* Passage shown *
--- --- ---

A two-year field study of nickel-agromining using Odontarrhena chalcidica co-cropped with a legume on an ultramafic soil: temporal variation in plant biomass, nickel yields and taxonomic and bacterial functional diversity

Abstract

Agromining aims to improve the fertility of naturally metal-rich soils by extracting metals, such as nickel (Ni), using hyperaccumulator plants. Ultramafic soils are characterized by low fertility levels, limiting hyperaccumulator yields. Here, we characterize the potential benefits for phytoextraction efficiency of co-cropping a Ni-hyperaccumulator (Odontarrhena chalcidica) and a legume (Vicia sativa), following a two-year field experiment. A two-year field experiment was set up in an ultramafic zone in North-West Spain. Three treatments were tested: co-cropping, fertilized control with ammonium nitrate and non-fertilized control. Over the 2\xa0years, co-cropping increased O. chalcidica’s biomass by 24% and 403% compared to fertilized and non-fertilized controls, respectively. Moreover, co-cropping had higher Ni-yields for both years, while fertilization had a negative effect on soil parameters. A non-metric multidimensional scaling analysis of the operational taxonomic units showed that the soil bacterial diversity changed over time. Soil exchangeable Ni and organic carbon influenced the phyla’s relative abundance. Metabolic genes were dominant and their relative abundances increased over time with co-cropping. Pluriannual co-cropping of a hyperaccumulator with a legume improved both hyperaccumulator and Ni yields. In contrast, mineral fertilization was shown to be detrimental to some soil microbial parameters. Thus, ameliorating agromining by replacing mineral fertilizers would combine an eco-efficient strategy with sustainable metal recovery.

--- --- ---

* Records shown *
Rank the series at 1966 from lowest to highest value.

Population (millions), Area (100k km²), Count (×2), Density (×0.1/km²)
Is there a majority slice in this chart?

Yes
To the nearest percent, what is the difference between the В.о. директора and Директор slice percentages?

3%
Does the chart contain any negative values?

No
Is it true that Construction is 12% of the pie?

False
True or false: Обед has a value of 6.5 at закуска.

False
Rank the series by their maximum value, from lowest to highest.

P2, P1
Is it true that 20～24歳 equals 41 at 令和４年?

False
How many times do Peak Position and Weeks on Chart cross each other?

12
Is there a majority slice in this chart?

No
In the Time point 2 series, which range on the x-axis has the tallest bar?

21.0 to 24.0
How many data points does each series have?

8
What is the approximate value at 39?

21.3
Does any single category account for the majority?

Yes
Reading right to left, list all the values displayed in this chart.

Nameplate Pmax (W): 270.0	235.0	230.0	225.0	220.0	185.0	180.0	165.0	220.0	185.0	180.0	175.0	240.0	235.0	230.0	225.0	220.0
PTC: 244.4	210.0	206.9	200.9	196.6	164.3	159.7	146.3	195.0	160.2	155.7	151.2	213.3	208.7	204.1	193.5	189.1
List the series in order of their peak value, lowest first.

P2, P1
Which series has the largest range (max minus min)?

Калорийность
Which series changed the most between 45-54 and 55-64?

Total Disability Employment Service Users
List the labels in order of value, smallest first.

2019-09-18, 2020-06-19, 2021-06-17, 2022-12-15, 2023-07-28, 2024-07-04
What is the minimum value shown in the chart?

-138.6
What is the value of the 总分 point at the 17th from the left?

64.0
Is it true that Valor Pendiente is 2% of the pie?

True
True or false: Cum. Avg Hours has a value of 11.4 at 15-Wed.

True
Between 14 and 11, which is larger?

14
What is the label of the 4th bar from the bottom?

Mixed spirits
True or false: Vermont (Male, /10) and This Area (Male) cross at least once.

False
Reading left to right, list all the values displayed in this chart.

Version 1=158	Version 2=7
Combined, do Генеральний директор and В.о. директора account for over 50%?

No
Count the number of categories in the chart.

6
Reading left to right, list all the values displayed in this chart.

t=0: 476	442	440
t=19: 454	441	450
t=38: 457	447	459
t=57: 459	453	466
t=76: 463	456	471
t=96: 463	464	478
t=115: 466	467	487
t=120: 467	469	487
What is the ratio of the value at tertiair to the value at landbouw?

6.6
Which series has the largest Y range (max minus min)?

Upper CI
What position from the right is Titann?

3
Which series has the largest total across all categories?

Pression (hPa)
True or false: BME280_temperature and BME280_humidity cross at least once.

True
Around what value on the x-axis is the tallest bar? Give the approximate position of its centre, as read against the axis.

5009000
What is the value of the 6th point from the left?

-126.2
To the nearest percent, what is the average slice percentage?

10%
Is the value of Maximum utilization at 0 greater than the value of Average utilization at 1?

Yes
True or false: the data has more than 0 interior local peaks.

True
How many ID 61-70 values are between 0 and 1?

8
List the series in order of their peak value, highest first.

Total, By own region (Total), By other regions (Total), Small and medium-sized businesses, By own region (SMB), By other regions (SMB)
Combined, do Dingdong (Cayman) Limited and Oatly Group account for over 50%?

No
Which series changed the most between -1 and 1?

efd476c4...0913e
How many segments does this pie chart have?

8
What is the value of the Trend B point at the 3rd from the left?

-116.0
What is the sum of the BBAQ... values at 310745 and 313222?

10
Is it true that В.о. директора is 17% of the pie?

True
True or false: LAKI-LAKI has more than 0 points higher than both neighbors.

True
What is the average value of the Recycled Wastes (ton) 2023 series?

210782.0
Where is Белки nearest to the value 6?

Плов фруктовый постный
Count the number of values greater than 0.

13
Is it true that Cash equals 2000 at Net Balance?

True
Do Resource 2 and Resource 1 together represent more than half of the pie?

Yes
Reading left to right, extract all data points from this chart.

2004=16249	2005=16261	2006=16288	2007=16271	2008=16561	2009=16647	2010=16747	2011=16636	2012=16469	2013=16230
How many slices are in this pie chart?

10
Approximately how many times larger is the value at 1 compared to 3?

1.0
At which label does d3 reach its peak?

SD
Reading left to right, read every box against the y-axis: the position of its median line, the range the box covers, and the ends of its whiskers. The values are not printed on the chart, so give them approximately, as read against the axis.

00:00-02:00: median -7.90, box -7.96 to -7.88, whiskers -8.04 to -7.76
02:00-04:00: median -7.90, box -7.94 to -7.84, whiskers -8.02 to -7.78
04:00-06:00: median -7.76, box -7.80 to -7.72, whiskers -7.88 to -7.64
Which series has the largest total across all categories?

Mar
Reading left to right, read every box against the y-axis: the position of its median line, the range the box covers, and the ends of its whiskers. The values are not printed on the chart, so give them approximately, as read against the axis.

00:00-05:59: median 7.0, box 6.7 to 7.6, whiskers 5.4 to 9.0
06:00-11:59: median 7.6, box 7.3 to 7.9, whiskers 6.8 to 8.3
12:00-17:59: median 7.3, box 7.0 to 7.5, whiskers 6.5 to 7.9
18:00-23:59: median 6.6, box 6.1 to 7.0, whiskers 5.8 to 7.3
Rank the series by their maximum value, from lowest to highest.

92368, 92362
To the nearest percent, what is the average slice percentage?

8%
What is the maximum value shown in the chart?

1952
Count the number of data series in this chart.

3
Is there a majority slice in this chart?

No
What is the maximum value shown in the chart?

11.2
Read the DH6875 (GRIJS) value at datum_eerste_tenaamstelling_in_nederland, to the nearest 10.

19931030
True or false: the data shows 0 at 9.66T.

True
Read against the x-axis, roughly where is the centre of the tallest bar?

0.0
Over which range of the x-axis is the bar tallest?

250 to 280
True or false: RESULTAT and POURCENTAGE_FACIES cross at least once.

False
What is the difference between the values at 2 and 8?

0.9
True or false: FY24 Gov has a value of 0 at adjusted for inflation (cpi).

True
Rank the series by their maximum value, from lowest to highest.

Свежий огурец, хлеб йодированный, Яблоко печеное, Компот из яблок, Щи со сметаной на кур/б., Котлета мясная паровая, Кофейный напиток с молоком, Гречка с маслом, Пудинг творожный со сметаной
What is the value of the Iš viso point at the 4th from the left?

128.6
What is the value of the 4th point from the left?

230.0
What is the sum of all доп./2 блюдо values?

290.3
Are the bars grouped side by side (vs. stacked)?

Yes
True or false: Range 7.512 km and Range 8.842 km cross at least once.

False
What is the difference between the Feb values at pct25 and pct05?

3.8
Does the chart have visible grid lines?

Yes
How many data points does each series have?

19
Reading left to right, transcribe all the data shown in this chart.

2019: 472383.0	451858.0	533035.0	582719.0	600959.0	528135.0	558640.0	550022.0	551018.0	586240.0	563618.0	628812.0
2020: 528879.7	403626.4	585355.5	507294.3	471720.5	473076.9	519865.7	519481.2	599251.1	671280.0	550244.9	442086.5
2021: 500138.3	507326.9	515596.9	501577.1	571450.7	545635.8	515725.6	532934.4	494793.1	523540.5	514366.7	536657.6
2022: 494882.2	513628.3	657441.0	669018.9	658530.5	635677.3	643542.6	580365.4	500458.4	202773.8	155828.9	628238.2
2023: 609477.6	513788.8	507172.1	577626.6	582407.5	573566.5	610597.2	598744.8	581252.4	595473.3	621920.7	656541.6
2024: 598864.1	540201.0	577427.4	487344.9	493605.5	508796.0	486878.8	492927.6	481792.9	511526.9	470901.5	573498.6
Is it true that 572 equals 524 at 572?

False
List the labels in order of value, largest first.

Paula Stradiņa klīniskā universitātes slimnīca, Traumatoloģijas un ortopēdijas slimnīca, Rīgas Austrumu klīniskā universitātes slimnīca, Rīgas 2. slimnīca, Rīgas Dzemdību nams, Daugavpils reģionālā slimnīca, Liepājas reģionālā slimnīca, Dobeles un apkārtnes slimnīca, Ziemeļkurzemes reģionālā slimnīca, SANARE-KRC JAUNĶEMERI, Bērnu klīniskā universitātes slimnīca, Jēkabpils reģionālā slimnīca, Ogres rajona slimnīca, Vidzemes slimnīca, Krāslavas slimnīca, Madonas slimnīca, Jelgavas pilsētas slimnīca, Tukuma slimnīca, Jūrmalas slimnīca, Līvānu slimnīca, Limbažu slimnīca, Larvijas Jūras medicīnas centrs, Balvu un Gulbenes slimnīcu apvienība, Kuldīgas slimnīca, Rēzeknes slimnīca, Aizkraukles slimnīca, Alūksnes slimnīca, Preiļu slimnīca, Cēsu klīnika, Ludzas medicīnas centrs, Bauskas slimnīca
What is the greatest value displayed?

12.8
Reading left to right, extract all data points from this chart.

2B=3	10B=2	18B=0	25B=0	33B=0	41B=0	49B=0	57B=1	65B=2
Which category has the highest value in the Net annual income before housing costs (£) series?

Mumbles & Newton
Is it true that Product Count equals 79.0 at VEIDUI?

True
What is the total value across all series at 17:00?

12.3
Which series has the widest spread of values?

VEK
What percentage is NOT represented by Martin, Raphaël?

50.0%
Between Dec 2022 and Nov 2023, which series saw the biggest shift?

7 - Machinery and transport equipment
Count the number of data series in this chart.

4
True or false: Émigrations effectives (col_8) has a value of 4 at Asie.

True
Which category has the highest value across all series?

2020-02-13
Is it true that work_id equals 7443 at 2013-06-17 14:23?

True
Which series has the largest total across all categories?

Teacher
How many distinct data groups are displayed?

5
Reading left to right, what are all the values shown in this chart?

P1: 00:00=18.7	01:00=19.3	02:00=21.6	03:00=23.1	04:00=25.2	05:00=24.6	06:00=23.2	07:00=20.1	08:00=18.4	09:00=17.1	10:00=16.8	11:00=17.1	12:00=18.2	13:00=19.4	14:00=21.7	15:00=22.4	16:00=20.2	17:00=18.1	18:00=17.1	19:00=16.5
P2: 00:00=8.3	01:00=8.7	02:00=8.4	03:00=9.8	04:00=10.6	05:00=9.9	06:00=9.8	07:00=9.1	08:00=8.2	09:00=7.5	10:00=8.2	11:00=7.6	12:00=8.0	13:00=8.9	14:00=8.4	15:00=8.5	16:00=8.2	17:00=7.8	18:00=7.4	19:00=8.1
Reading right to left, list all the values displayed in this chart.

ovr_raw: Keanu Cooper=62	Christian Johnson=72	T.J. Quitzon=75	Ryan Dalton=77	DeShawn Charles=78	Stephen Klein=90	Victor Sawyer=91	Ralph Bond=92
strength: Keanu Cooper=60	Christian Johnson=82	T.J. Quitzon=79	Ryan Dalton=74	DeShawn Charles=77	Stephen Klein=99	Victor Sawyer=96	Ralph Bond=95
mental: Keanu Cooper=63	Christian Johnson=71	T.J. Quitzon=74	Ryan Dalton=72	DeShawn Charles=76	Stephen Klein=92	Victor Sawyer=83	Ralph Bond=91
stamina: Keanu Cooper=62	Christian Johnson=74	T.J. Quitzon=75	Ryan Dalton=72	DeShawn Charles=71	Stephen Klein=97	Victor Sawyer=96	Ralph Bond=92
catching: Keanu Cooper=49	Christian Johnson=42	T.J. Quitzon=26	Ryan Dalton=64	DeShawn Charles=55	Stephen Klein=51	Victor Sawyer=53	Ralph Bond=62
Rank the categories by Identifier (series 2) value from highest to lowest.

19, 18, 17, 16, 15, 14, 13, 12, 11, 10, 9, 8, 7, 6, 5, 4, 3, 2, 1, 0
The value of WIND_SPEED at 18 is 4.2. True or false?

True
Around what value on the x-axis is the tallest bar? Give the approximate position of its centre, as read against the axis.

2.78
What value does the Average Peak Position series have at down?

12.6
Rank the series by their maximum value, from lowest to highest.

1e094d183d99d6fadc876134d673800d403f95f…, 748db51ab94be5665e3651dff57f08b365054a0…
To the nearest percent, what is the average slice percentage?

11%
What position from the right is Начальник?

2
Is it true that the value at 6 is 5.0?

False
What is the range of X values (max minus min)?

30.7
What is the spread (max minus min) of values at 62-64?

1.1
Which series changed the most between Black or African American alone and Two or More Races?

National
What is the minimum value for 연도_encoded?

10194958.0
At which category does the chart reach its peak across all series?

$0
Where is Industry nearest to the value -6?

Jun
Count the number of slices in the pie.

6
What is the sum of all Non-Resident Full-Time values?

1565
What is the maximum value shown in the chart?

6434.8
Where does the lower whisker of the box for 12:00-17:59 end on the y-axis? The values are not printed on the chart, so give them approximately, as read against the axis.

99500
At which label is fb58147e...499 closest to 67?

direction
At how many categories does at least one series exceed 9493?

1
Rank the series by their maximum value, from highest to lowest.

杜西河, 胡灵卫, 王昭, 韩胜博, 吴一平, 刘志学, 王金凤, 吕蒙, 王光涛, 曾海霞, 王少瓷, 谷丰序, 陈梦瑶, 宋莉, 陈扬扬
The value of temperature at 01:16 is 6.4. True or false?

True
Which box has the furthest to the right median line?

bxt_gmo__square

--- --- ---

* Task item *
Translate this sentence from the nickel agromining abstract into Spanish: "Ultramafic soils are characterized by low fertility levels, limiting hyperaccumulator yields."

* Final answer *
Los suelos ultramáficos se caracterizan por bajos niveles de fertilidad, lo que limita los rendimientos de las hiperacumuladoras.